A conspicuous deterioration in constitutionalism erosion isn’t just the problem of the respective member state; it affects the entire EU and all its member states. But what can they do? One year ago, we launched an online symposium on the proposal of Armin von Bogdandy’s Heidelberg research group to find a solution based on European citizenship.. Now, Jan-Werner Müller, a political theorist and historian of ideas based at Princeton University, is offering another proposal – to install a „Copenhagen Commission“ which monitors the broad compliance of member states with the political Copenhagen criteria.
Müller’s proposal will be the point of departure for a new online symposium starting today. We invite legal and political scholars to comment on these questions:
1. If a EU member state sets sail on a political journey that leads to a constitutional state imcompatible with the Copenhagen criteria of democracy, rule of law and human rights, what course of action should the EU adopt?
2. Which of the following possibilities seems best?
a) The European party families could isolate the member state politically (e.g. exclusion from EP group)
b) The other member states could suspend the country’s vote (as envisaged in Article 7 of the Treaty on European Union)

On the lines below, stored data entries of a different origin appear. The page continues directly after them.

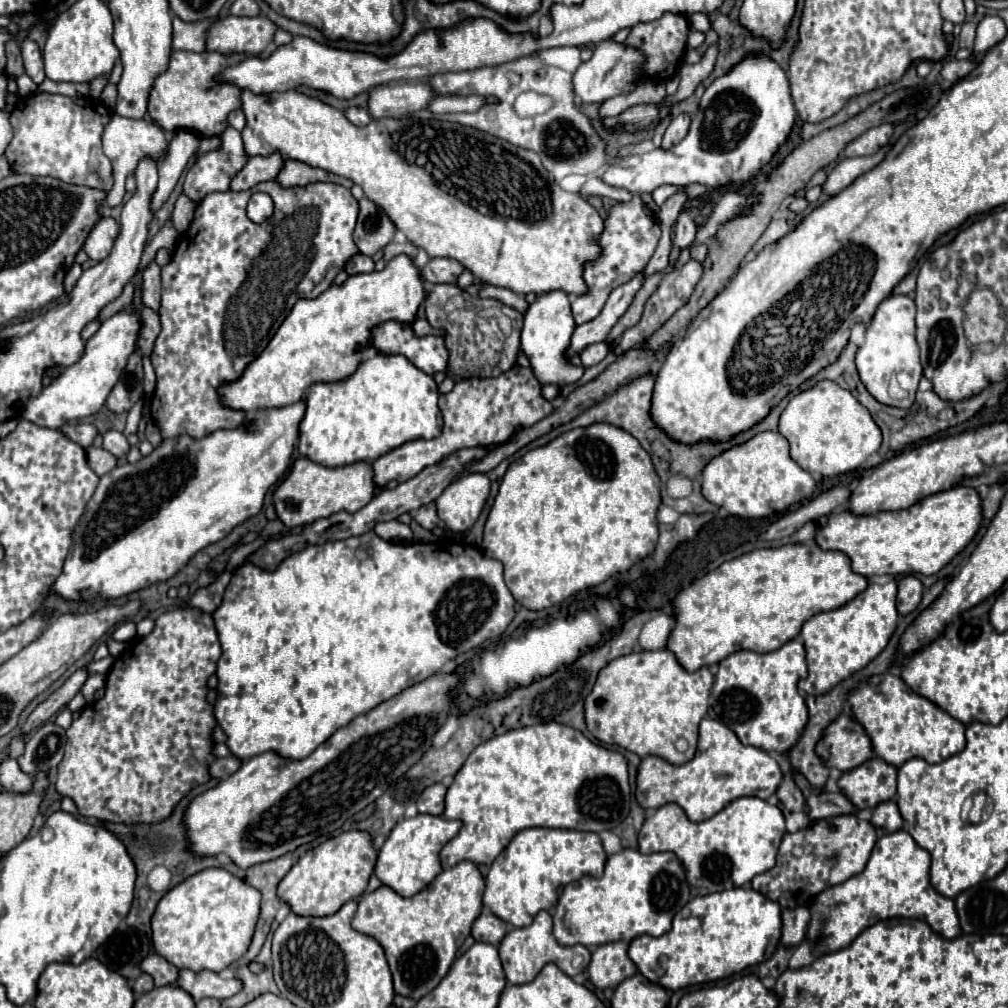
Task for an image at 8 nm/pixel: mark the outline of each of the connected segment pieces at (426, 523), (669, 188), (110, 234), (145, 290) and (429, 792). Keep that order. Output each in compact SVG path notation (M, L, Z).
M426 503L426 505L422 505L420 509L412 511L412 517L414 517L414 521L418 521L418 523L420 523L424 529L444 527L444 523L438 519L436 505L434 505L434 503Z
M664 185L664 187L658 187L654 193L652 193L652 199L654 203L660 207L670 195L674 195L676 191L680 191L680 187L674 187L674 185Z
M100 219L84 241L84 251L88 253L88 257L100 257L100 261L106 259L114 241L118 239L118 231L120 229L114 219Z
M150 263L142 277L142 303L144 307L150 307L152 311L158 311L160 307L160 267L156 263Z
M434 783L422 791L422 795L416 801L418 813L428 813L428 815L442 815L444 811L444 793L446 787L442 783Z

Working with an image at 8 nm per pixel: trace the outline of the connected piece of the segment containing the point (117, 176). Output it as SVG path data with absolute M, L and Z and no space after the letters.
M112 115L112 121L106 125L102 135L102 145L106 157L112 161L114 167L114 189L108 193L106 199L106 205L111 208L122 203L126 177L134 173L134 167L138 167L138 159L142 159L142 155L154 155L154 159L160 161L162 155L166 155L168 151L164 129L158 127L152 119L128 119L120 115Z

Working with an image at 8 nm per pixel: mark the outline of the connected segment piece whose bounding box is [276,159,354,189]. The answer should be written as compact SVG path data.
M288 159L284 169L280 171L278 179L276 179L282 187L304 187L308 183L314 183L314 181L332 181L332 183L338 183L338 185L344 185L344 187L352 187L354 183L344 179L344 177L338 177L338 175L332 175L330 171L324 171L324 169L316 169L316 167L310 167L302 161L294 161L294 159Z

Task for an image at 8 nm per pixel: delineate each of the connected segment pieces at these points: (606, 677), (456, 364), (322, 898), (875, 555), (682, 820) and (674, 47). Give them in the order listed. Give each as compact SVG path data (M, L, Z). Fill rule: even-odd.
M658 649L658 651L638 651L630 653L624 657L618 657L610 661L600 673L598 679L590 691L590 695L584 701L584 711L586 711L586 727L588 731L602 743L608 745L620 745L640 757L646 755L656 755L666 759L672 765L682 765L690 761L696 753L696 741L698 741L698 723L708 711L708 697L712 689L714 677L708 671L708 667L700 667L694 673L684 671L676 657L668 649ZM678 739L686 739L688 751L678 753L674 743Z
M426 283L426 317L428 323L434 329L444 331L444 341L446 349L450 353L446 375L460 381L460 379L484 379L484 377L498 377L504 371L512 369L516 365L518 353L520 353L520 329L522 329L522 313L516 311L514 307L508 307L500 303L498 299L482 299L482 297L472 297L466 291L462 291L458 285L448 285L448 283L438 283L430 285ZM494 313L502 313L510 317L512 321L512 335L504 337L498 319Z
M346 831L340 833L338 837L332 837L328 841L324 841L322 845L306 851L298 863L284 875L284 879L278 883L278 899L288 903L290 911L302 917L328 917L334 915L344 903L358 899L368 885L368 879L374 871L374 863L376 863L376 851L372 849L372 837L364 831Z
M958 485L902 511L880 511L874 515L854 515L850 511L832 513L826 525L816 531L816 543L824 551L848 555L852 571L864 577L904 573L934 575L972 541L980 521L982 513L976 489Z
M740 797L726 805L714 817L700 823L692 823L682 811L682 807L678 807L676 803L668 803L652 811L644 821L638 833L638 851L674 853L686 869L690 893L696 897L742 887L750 883L754 875L770 871L776 863L778 845L784 833L786 827L782 811L758 797Z
M666 13L666 15L660 17L658 21L634 25L624 45L626 45L626 47L632 47L632 49L638 49L638 51L644 53L644 57L646 57L646 61L644 61L644 65L642 65L644 77L670 79L670 77L674 77L674 73L678 71L678 67L680 67L680 63L682 63L682 55L686 53L688 33L690 33L690 23L688 23L688 19L686 19L684 15Z

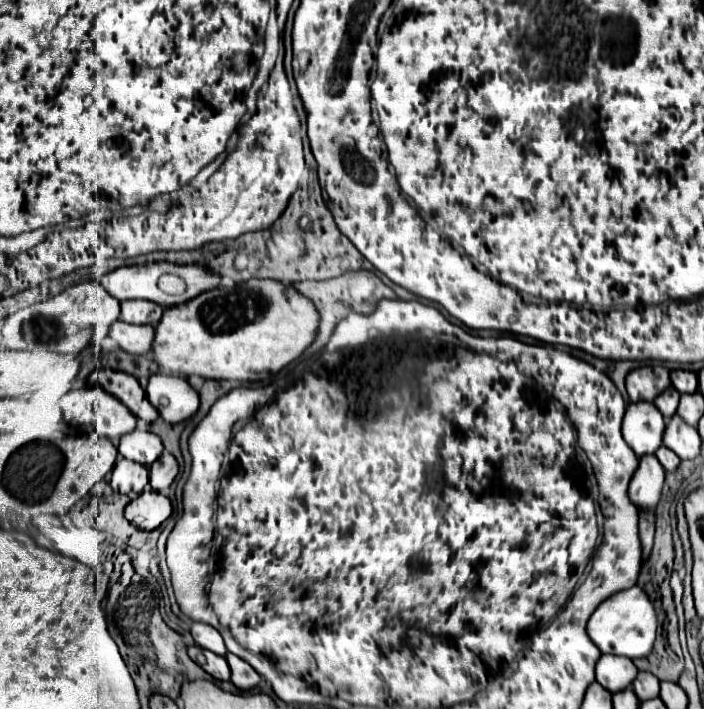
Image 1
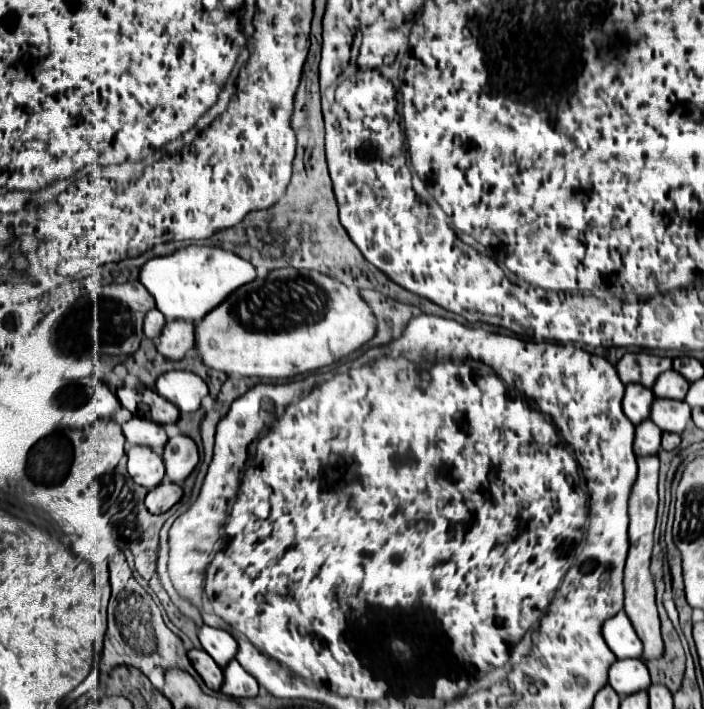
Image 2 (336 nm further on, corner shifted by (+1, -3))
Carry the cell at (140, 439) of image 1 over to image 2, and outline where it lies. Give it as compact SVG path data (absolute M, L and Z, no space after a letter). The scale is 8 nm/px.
M135 417L133 421L123 425L123 433L131 445L145 445L151 447L155 453L161 455L165 443L167 443L167 433L163 425L153 423L145 417Z

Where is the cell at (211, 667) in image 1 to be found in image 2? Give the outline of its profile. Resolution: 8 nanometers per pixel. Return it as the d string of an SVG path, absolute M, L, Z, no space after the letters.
M191 649L189 651L189 661L195 667L195 671L199 673L199 677L203 679L203 683L209 689L219 691L219 687L223 683L223 671L221 671L221 667L203 649Z

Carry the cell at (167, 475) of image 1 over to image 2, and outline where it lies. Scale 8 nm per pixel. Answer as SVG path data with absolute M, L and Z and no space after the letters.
M187 435L171 437L165 445L163 461L165 461L167 477L173 483L181 485L191 475L195 465L199 463L199 451L197 451L195 441Z

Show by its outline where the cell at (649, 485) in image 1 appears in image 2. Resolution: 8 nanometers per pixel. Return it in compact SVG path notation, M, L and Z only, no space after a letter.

c) The EU commission could exert pressure by pursuing specific treaty infringements
d) The European Court of Justice could extend its jurisdiction on internal fundamental rights infringements within member states (union citizenship, European Charter of Fundamental Rights).
3. Which of these possibilities do you like least?
4. Do you see other possibilities?
5. To what extent should the EU be competent to take preemptive action against planned constitutional amendments within member states?
6. How should the sanction regime be designed to prevent national leaders from exploiting the sanctions to mobilize their constituencies against the EU? What would be ‘smart sanctions’ in an EU context that are effective with governments, but do not hurt ordinary citizens?
7. How should the sanction regime be designed to prevent its evolution into a paternalistic constitutional micro-management of member states?
8. How should the sanction regime be designed to prevent the impression that it will hit only small member states and leave large ones untouched?
9. In which cases should the EU leave the field to the Council of Europe and the ECHR?
10. Would you welcome the installation of a „Copenhagen Commission“ that monitors the compliance of member states with the Copenhagen criteria, analogous to what the Venice Commission does with respect to the ECHR?
We will publish the answers during the next weeks on Verfassungsblog. We are looking forward to a lively and fruitful debate!